When James gets to telling Dawson a few days later (or perhaps the next day) that he has decided to leave the zoo and take an exotic car salesman position with Bibb’s brother (I believe it was), Dawson tells him he’s turning into something he’s not and begins to reveal her feelings for this guy who doesn’t even know how to match a necktie with a shirt pattern. The animals, meanwhile, catch wind of this and get depressed over their beloved zookeeper leaving them – but of course James, after spending some time living with Bibb again in her bubble of expensive foods, fancy tastes and strange exercise programs, realizes his heart truly lies with taking care of his precious animals. Bibb eventually confronts him at the car dealership in a stunning, arrest-me-red dress and heels and looks appealing in this scene with her dazzling matching lipstick and cute ponytail pulled back – but the confrontation is to actually drop to one knee and ask James to marry _her_. Do you know what happens at this point? Of course you do – it plays out like every other film dabbling in these plots…that is, James’ character grows a pair, tells Bibb’s character to f-off in so many other words, leaves her standing there with the ring and a Mariachi band playing in the background and fulfills his developed desire to be with Dawson’s character…and all his friends at the zoo. _Zookeeper_ indeed ends on an upbeat, happy note, and includes a final credit sequence that depicts the animals introduced in the story all singing “More Than a Feeling” by Boston. It was cute and fitting.
----------------
**Exercises to complete**:
1. In the Zookeeper review, translate this sentence into Spanish: "The animals, meanwhile, catch wind of this and get depressed over their beloved zookeeper leaving them – but of course James, after spending some time living with Bibb again in her bubble of expensive foods, fancy tastes and strange exercise programs, realizes his heart truly lies with taking care of his precious animals."
2. According to the Zookeeper review, what song do the animals sing in the final credit sequence?
3. Write a few more sentences of the Zookeeper review, starting after its last sentence.

**Available data**:
----------------
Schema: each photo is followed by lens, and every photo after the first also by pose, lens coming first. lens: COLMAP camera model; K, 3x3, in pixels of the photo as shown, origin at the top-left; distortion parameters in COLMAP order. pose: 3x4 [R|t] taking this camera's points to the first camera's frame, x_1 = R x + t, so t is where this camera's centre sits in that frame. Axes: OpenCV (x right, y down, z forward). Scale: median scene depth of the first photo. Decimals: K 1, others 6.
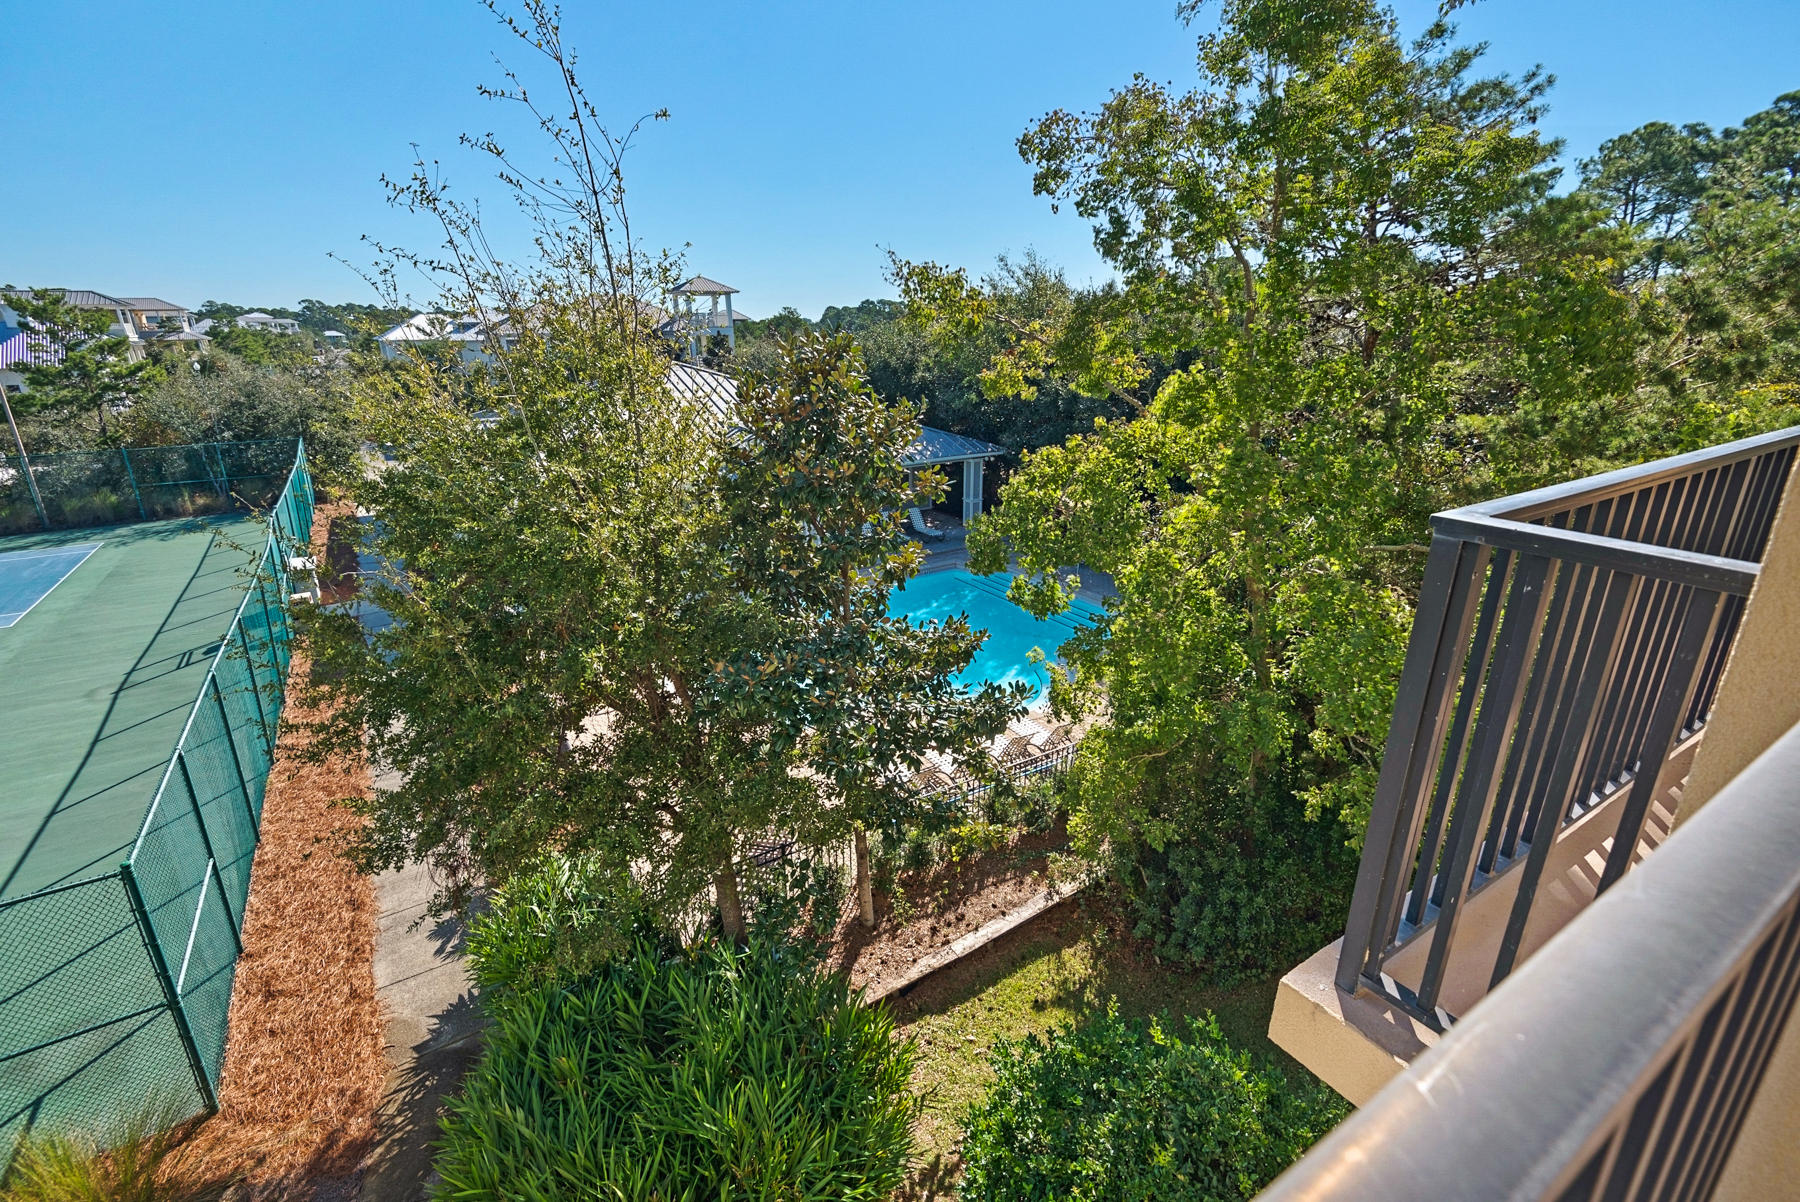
lens RADIAL K [[817.3, 0, 902.9], [0, 817.3, 614.1], [0, 0, 1]] dist [0.036066, -0.000066]
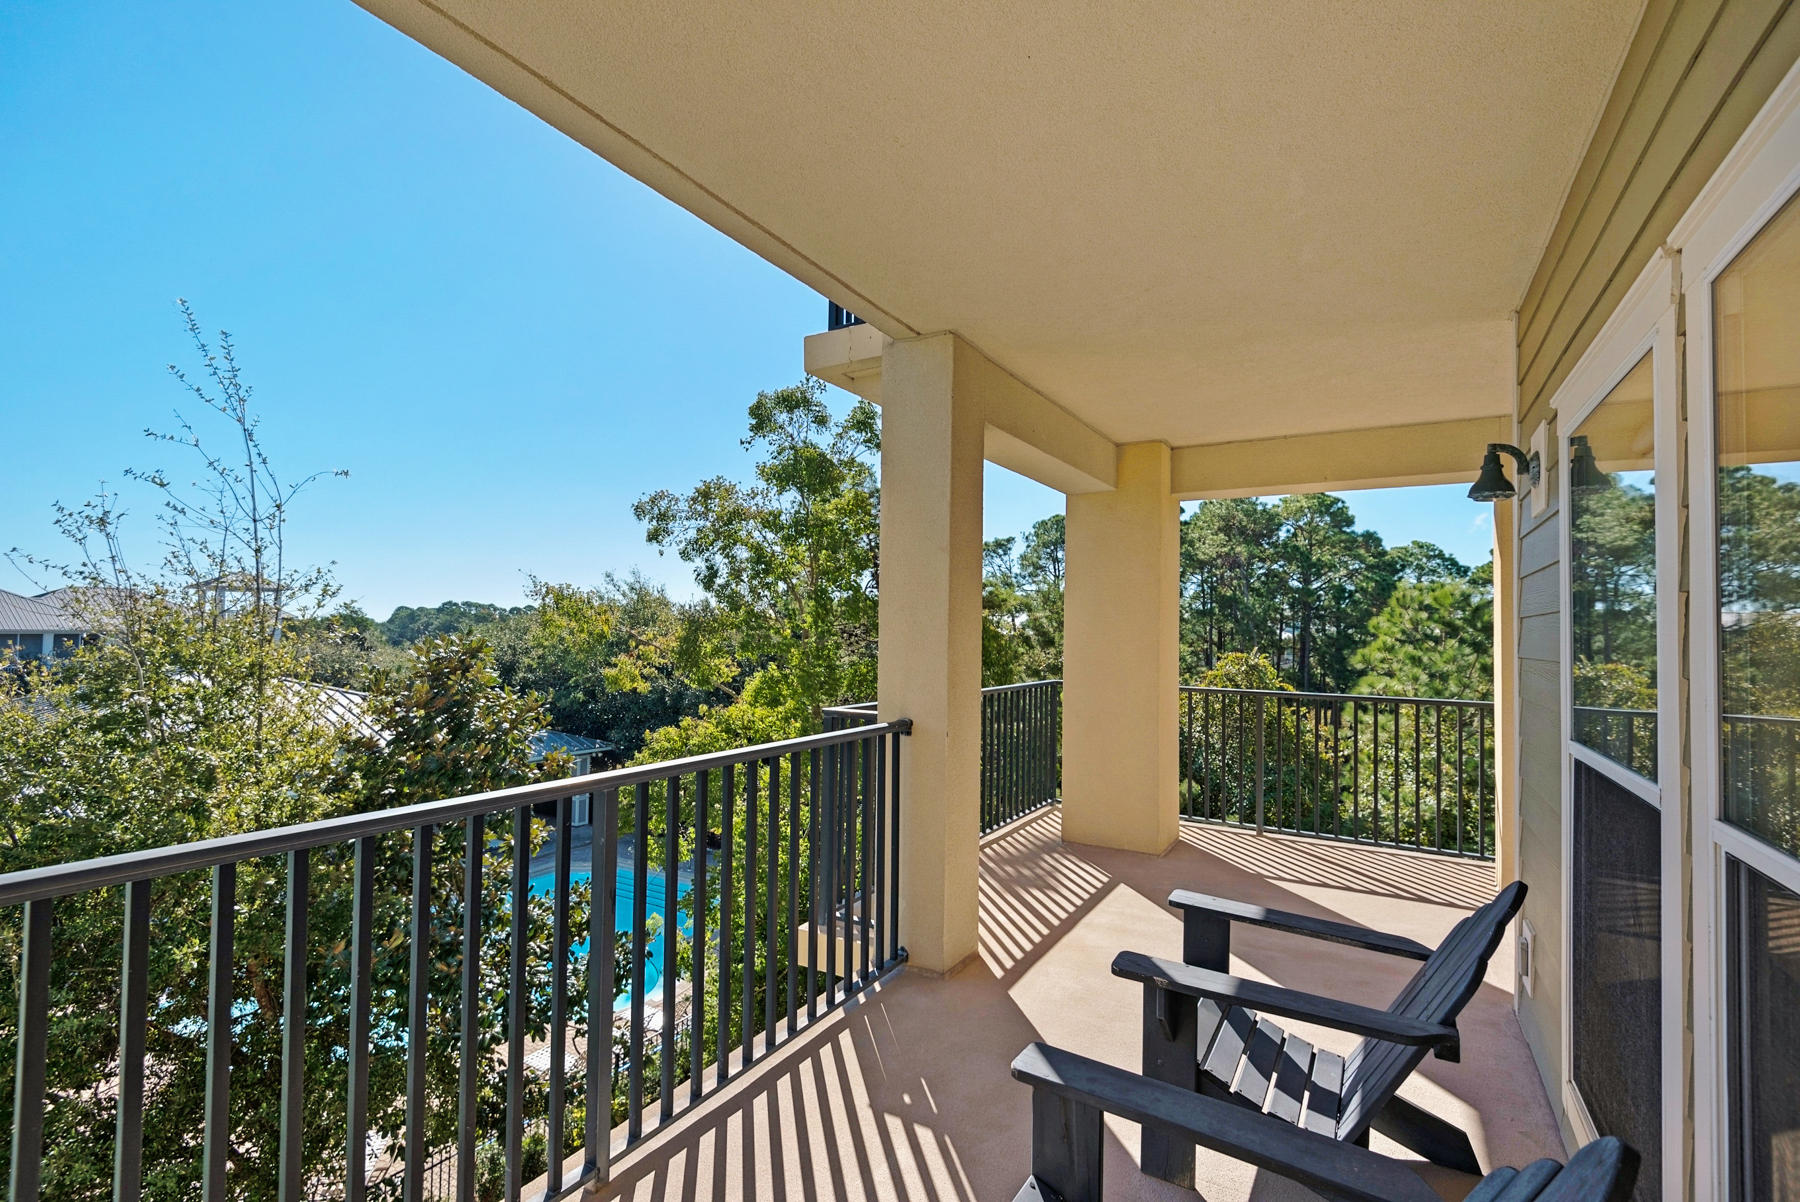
lens RADIAL K [[817.3, 0, 902.9], [0, 817.3, 614.1], [0, 0, 1]] dist [0.036066, -0.000066]
pose [[0.893413, 0.036135, 0.447781, -0.062575], [0.124278, 0.937979, -0.323653, 0.080782], [-0.431704, 0.344805, 0.833512, -0.247363]]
----------------
**Outputs in order**:
1. Mientras tanto, los animales se enteran de esto y se deprimen porque su querido cuidador del zoológico los va a dejar, pero, por supuesto, James, después de pasar un tiempo viviendo de nuevo con Bibb en su burbuja de comidas caras, gustos refinados y extraños programas de ejercicio, se da cuenta de que su corazón realmente está en cuidar a sus queridos animales.

2. They sing "More Than a Feeling" by Boston.

3.
*VIDEO QUALITY ANALYSIS:*

Wow. This one totally knocked me out. Even though I wasn’t really expecting much less from _Zookeeper_ on Blu-ray, Sony’s transfer left me breathless in certain spots. The outdoor sequences inside the animal park were stunning in detail and color richness, exhibiting a sense of depth and scale that was highly satisfying. One issue I noticed was with the greens of grass or foliage; these seemed to sometimes glow an unrealistic neon green, which can maybe be chalked up to the picture mode my display is adjusted/calibrated in, or the inherent issue some high definition displays have to really pump this particular color up. But the details on the gorilla Bernie’s face in addition to being able to make out nearly every single strand of hair on his body, plus elements on other animals in the film, was absolutely stunning and effective. Likewise, shadow detail appeared to be accurate and I didn’t detect any noise, grain or dithering in any of the frames. A really nice job by Sony; if you’re picking up this title for your kids’ collection, or just because you’re a fan of the talking animals genre (which is always cool), be sure to get _Zookeeper_ on Blu-ray, not DVD. 

*AUDIO QUALITY ANALYSIS:*

There was really not much going on with the English DTS-HD Master Audio mix in 5.1; given the subject material, this wasn’t a surprise, but the mix could have been a bit more playful and aggressive in the surrounds in my opinion. Dialogue was clear, though, and the audio was suited for what was going on.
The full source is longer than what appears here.